Lindgren Stefan C, Strid Hans, Hjortswang Henrik, Manxhuka Bardh, Nanu Neesha, Pollock Richard F
Lund University, Lund, Sweden.
Department of Gastroenterology, Dermatovenereology and Rheumatology, Centre for Digestive Health, Karolinska University Hospital, Stockholm, Sweden.
J Med Econ. 2025 Dec;28(1):567-575. doi: 10.1080/13696998.2025.2487359. Epub 2025 Apr 15.
Iron deficiency anemia (IDA) is a common extraintestinal manifestation of inflammatory bowel disease (IBD), driven by impaired iron absorption, inflammation of intestinal mucosa and blood loss due to intestinal bleeding. Exogenous iron is indicated to correct iron deficiency, with intravenous iron preferred in patients with malabsorption or intolerance of oral iron, active bleeding, systemic inflammation, or a need for rapid iron replenishment. The objective was to assess the cost-utility of two high-dose, rapid-infusion iron formulations-ferric derisomaltose (FDI) and ferric carboxymaltose (FCM)-in the treatment of patients with IBD and IDA in Sweden.
The analysis used a previously-published micro-simulation model. Phosphate monitoring was modeled based on the product labelling, while iron need and disease-related quality of life (QoL) were modeled based on data from the PHOSPHARE-IBD randomized controlled trial.
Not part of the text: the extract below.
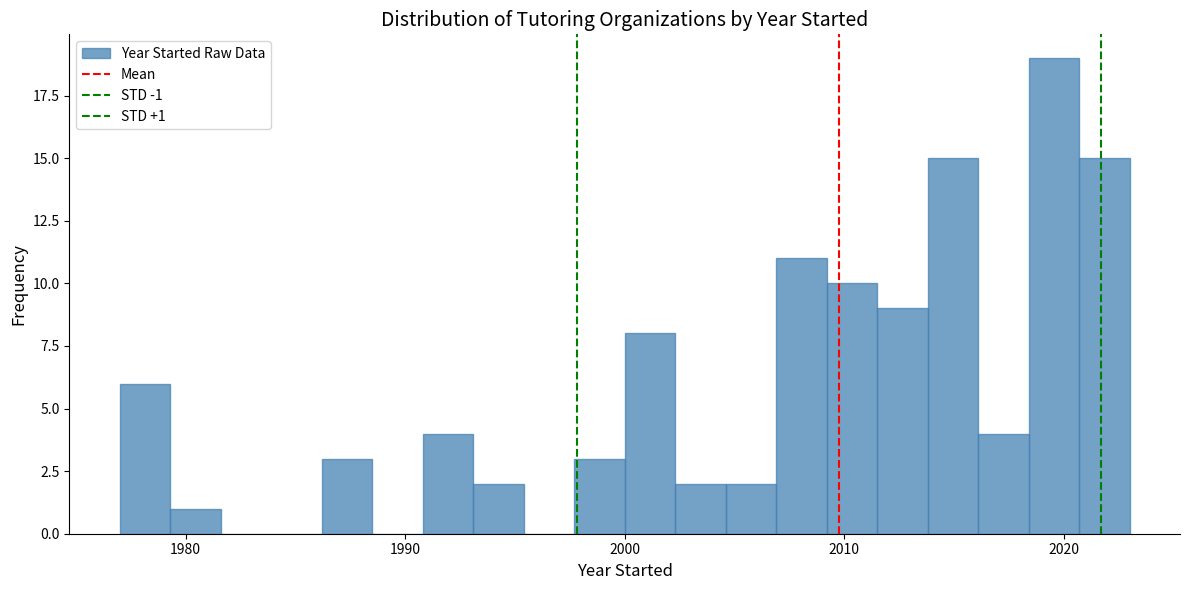

Around what value on the x-axis is the tallest bar? Give the approximate position of its centre, as read against the axis.

2020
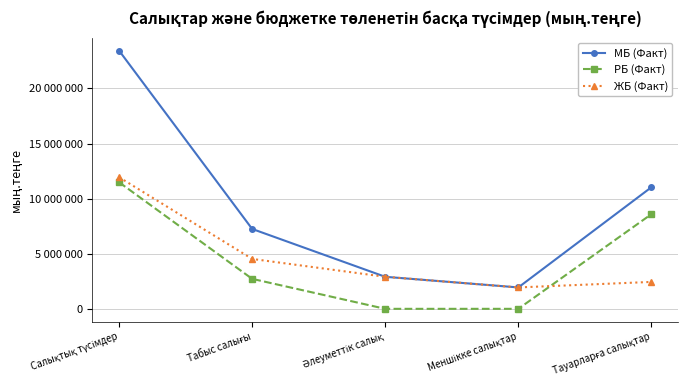

Which has a higher value, Табыс салығы or Тауарларға салықтар?

Тауарларға салықтар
Cost-utility was evaluated from the national healthcare payer perspective over a five-year time horizon. Sensitivity and scenario analyses were performed.
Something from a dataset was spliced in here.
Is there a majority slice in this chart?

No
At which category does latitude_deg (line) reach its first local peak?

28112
For each iron treatment course, patients treated with FDI required 0.41 fewer infusions than those treated with FCM. The reduced number of infusions resulted in savings of SEK 9,876 over five years from iron administration costs alone (SEK 44,216 with FCM versus SEK 34,340 with FDI). Phosphate monitoring in patients treated with FCM cost SEK 2,776 over five years versus no monitoring costs with FDI. Total cost savings with FDI were SEK 14,962. FDI also resulted in a 0.076 quality-adjusted life year (QALY) improvement versus FCM driven primarily by the QoL improvements reported in PHOSPHARE-IBD, and FDI was therefore the dominant intervention.
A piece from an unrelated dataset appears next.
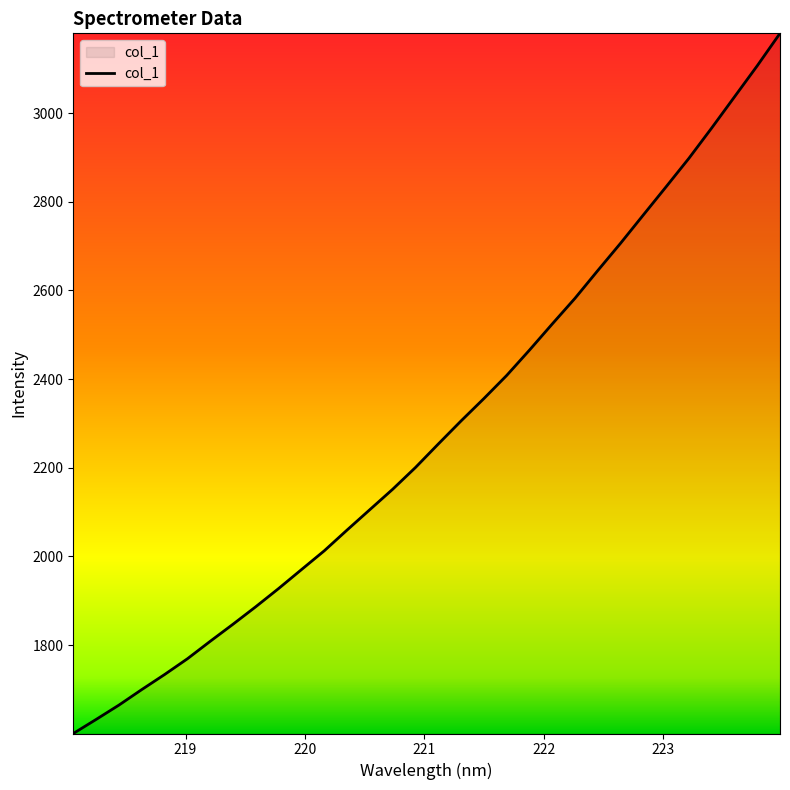

Reading right to left, extract all data points from this chart.

3179.8	3106.6	3036.4	2966.3	2897.9	2833.8	2770.2	2706.3	2644.7	2582.2	2524.2	2465.2	2408.0	2355.9	2305.5	2253.4	2200.5	2151.4	2105.4	2059.4	2012.6	1970.1	1927.5	1886.5	1847.0	1808.4	1769.0	1733.4	1699.5	1664.5	1632.1	1600.4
The analysis did not capture costs or outcomes associated with hypophosphatemic osteomalacia or fractures.
Relative to FCM, fewer infusions of FDI were required, there was no need for phosphate monitoring, and disease-related QoL was improved, while overall costs were reduced.
缺铁性贫血(IDA)是炎症性肠病(IBD)常见的肠外表现,其病因是铁吸收受损、肠黏膜炎症以及肠道出血导致的失血。补充外源性铁剂可纠正缺铁,对于存在铁吸收不良或口服铁剂不耐受、活动性出血、全身炎症或需要快速补铁的患者,静脉补铁更为可取。本研究旨在评估两种高剂量、快速输注铁剂——去铁胺麦芽糖铁(FDI)和羧基麦芽糖铁(FCM)——在瑞典治疗IBD合并IDA患者的成本效益。
本分析采用了先前发表的微观模拟模型。根据产品标签对磷酸盐监测进行建模,而铁需求量和疾病相关生活质量(QoL)则基于PHOSPHARE - IBD随机对照试验的数据进行建模。从国家医疗保健支付方的角度,在五年时间范围内评估成本效益。进行了敏感性分析和情景分析。
对于每个铁剂治疗疗程,接受FDI治疗的患者比接受FCM治疗的患者少输液0.41次。输液次数的减少仅在五年内就因铁剂给药成本节省了9876瑞典克朗(FCM为44216瑞典克朗,FDI为34340瑞典克朗)。接受FCM治疗的患者五年内磷酸盐监测成本为2776瑞典克朗,而FDI则无监测成本。FDI总共节省成本14962瑞典克朗。与FCM相比,FDI还使质量调整生命年(QALY)提高了0.076,这主要是由于PHOSPHARE - IBD报告的生活质量改善所致,因此FDI是主要干预措施。
该分析未涵盖与低磷性骨软化症或骨折相关的成本或结果。
相对于FCM,FDI所需的输液次数更少,无需进行磷酸盐监测,疾病相关生活质量得到改善,同时总体成本降低。